Now for the great news!  With all that talent there, the contest was won by an Ohio team and BBQ Central Forum member Big Mike of Eagle River BBQ.  Mike took home one of the most beautiful trophies I've ever seen given at a contest.  Congratulations to Big Mike.  It was great to see an Ohio team go against the world champs and walk away victorious!

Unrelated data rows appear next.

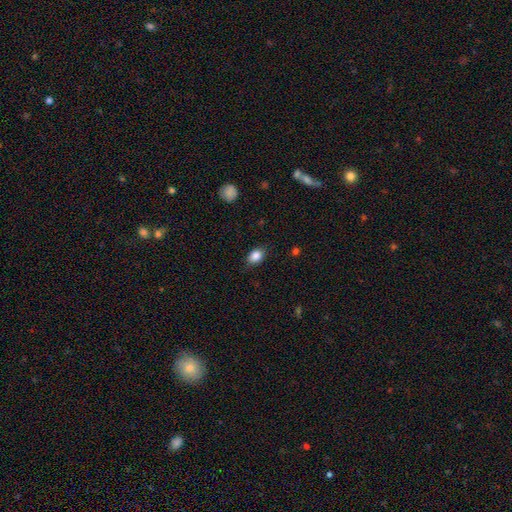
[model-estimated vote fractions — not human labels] smooth_or_featured: smooth (p=0.86) [alt: star or artifact p=0.09]
how_rounded: in between (p=0.72) [alt: round p=0.27]
merging: none (p=0.83) [alt: minor disturbance p=0.13]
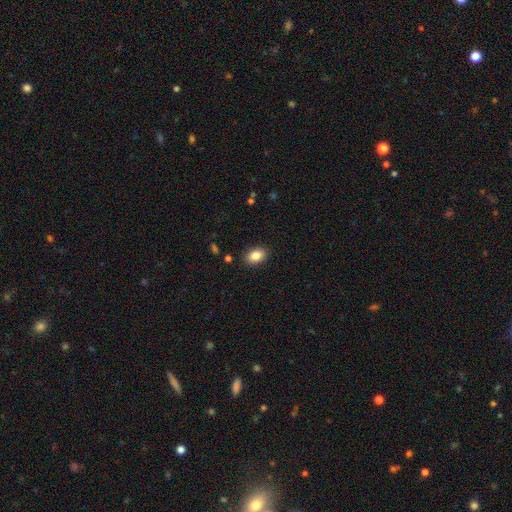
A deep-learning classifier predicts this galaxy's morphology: A smooth galaxy with no disk features (85%) that is in between round and cigar-shaped (87%).

Vote fractions:
- Smooth or featured? smooth: 85% / star or artifact: 8% / featured or disk: 7%
- How rounded? in between: 87% / round: 11% / cigar-shaped: 1%
- Merging? none: 88% / minor disturbance: 8% / major disturbance: 2% / merger: 1%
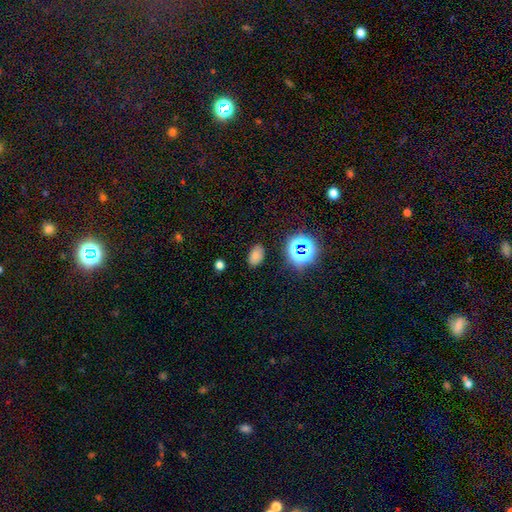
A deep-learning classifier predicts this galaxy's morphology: Overall: smooth (73%). How rounded: in between (89%). Merging: none (82%).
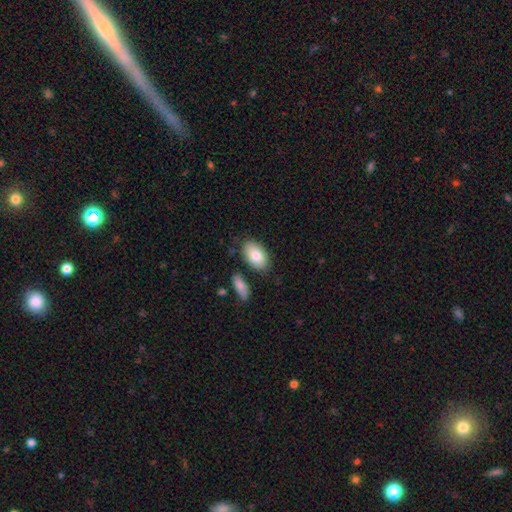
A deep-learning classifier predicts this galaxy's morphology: This appears to be a smooth galaxy with no disk features (82%) that is in between round and cigar-shaped (93%). Merging: none (80%).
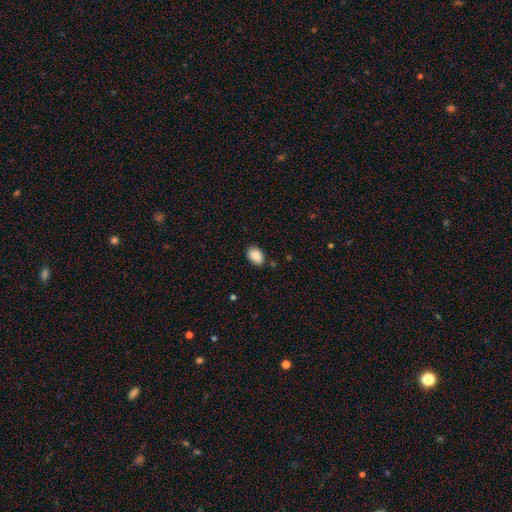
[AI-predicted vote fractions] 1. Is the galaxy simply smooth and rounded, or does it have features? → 90% smooth, 7% star or artifact, 3% featured or disk.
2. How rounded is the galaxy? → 85% in between, 14% round, 1% cigar-shaped.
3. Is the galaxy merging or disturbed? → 83% none, 13% minor disturbance, 2% major disturbance, 1% merger.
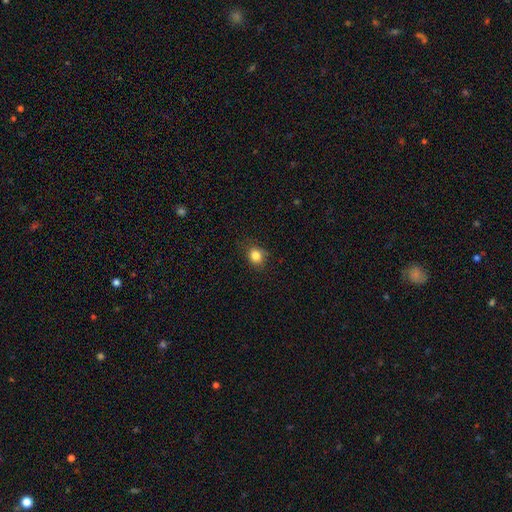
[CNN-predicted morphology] Smooth or featured? Predicted: smooth (p=0.83). How rounded? Predicted: round (p=0.68). Merging? Predicted: none (p=0.79).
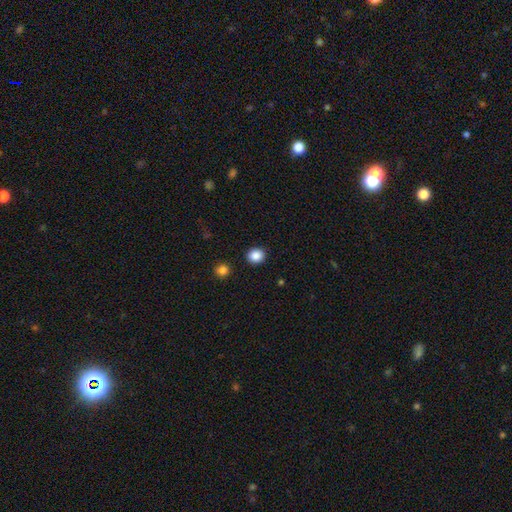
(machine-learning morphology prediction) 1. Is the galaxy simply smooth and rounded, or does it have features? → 87% smooth, 10% star or artifact, 3% featured or disk.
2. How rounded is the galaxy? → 76% round, 23% in between, 1% cigar-shaped.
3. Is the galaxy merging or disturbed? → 90% none, 6% minor disturbance, 2% major disturbance, 2% merger.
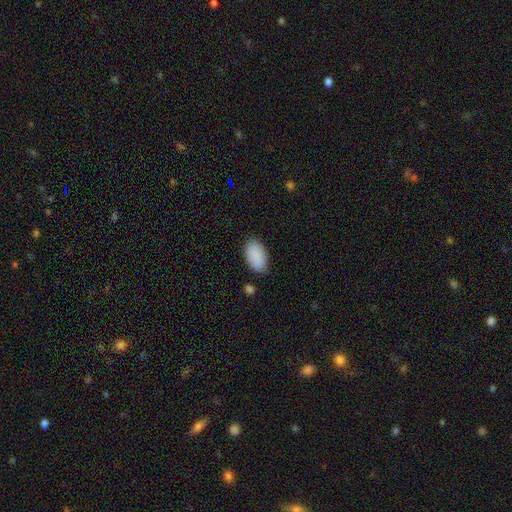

We wound up with three calls (6th ribs, 8th in pork,  9th in Brisket) the judges didn't like our chicken and that really hurt us but we still fiinished 8th overall and we were very happy.  We had two goals at this contest which was to try and hang with the big dogs and beat the last two Jack champs in at least one category and to finish in the top 10.  We accomplished both goals and we were very happy with our finish against such a talented field.  This contest is a keeper.  Jim (Rolling Smoke) Ferguson and Jim Weaver are both cooks and really know how to run a contest.  This one will become a permanent event for us.  Great job guys and congrats to all who got calls.


----------



## Puff1 (Jul 20, 2008)

Congrats to all!


----------



## Greg Rempe (Jul 20, 2008)

*THE KARMA LIVES!!!*

Congrats to you Dallas on your calls...and to Big Mike for winning the event!!   8)  8)  8)


----------



## Captain Morgan (Jul 20, 2008)

Big Mike!!!  Spill the secrets boy!  way to go!

Congrats to Kloset on an excellent showing as well.
To beat some of those teams is amazing.


----------



## Diva Q (Jul 20, 2008)

Congratulations to all who got calls!!!!!


----------



## Kloset BBQR (Aug 5, 2008)

At least until the end of next month, I'd be playing up the fact that you're an Ohio boy, if you know what I mean.

Congrats again!

Looks like we got 2 forum members heading to the Jack!


----------